Opposition politicians in the Indian Parliament have staged a noisy walkout to express their anger about the joint statement with Pakistan signed by Prime Minister Manmohan Singh earlier this month.

Opposition protest on the floor of India's Parliament had the speaker of the Lok Sabha, Meira Kumar, at wit's end in a repeated plea for calm.

"Please address the chair. Please address the chair! Honorable member, what is this going on? What is this going on?" asked Kumar.

What was going on was an especially bitter and intense display of dismay among the opposition.
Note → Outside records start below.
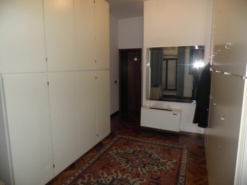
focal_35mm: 24
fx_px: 171
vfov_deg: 56.8
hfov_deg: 71.6
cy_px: 92
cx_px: 124
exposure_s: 1/30
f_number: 3.3
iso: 160
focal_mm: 4.3
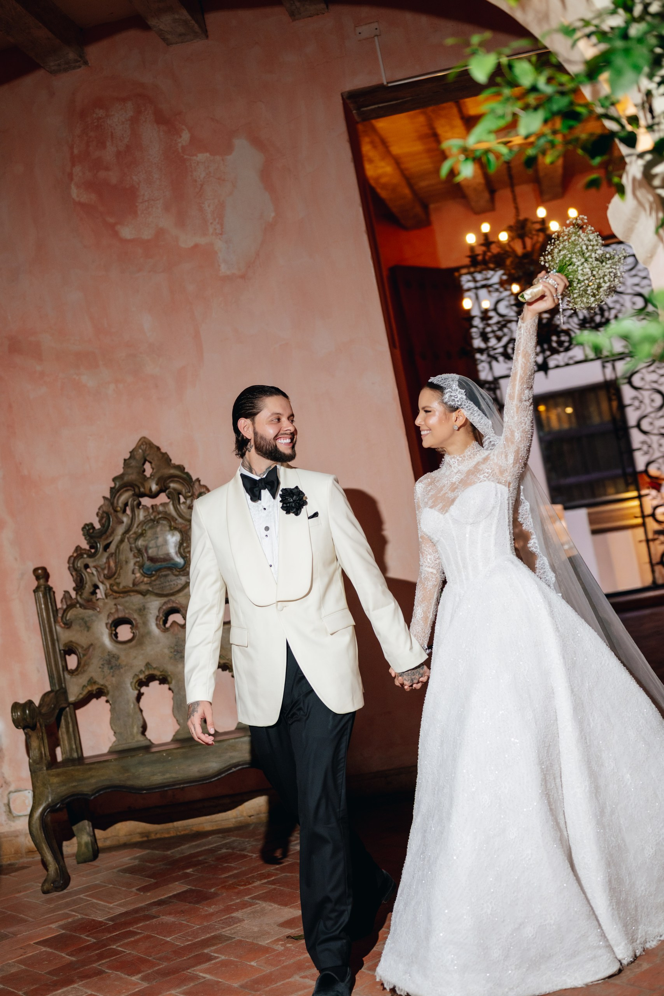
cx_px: 332
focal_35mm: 50
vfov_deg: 39.6
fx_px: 1383
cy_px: 498
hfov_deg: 27.0
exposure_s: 1/160
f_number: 2.5
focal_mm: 50
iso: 500
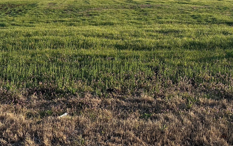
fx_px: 292
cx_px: 67
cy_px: 26
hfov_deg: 42.5
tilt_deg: -7.0
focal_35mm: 46
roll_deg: -0.1
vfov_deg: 27.4
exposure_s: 1/2591
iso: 80
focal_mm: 6.86
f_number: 1.78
It contends foreign powers - implicitly the United States - may have arm-twisted India's prime minister into signing the July 16 joint statement seen as appeasing Pakistan.

Raising particular ire is a reference to Pakistan's troubled Balochistan province in which Islamabad has accused New Delhi of encouraging rebellion.

Lal Krishna Advani is the leader of the BJP, the Bhartiya Janata Party.

"Why is Balochistan mentioned here, which is a joint statement, a joint India-Pakistan statement? And for the first time in all these years. They have been making this allegation earlier also. And I am sure that the prime minister in his talk with Mr. Gilani must have told him that we have nothing to do with it," said Advani.

The finance minister, Pranab Mukherjee, who until recently was foreign minister, told Parliament Balochistan was a "unilateral" reference made by Pakistan in the joint statement. But he went on to say India wants to make it clear it is not meddling in the affairs of its neighbor and long-time rival.

"We do not believe in exporting our ideology. We do not believe in exporting our sphere of influence. We do not believe in the interference in the internal matters of any other country," Mukherjee said.

The BJP, also upset that the joint statement agreed to de-link talking about terrorism from the overall peace process, then staged a walk-out from Parliament.

There is little else the opposition can do at this stage. Mr. Singh's Congress Party and its allies enjoy a comfortable majority in the national legislature, which would make any vote of no confidence a futile exercise.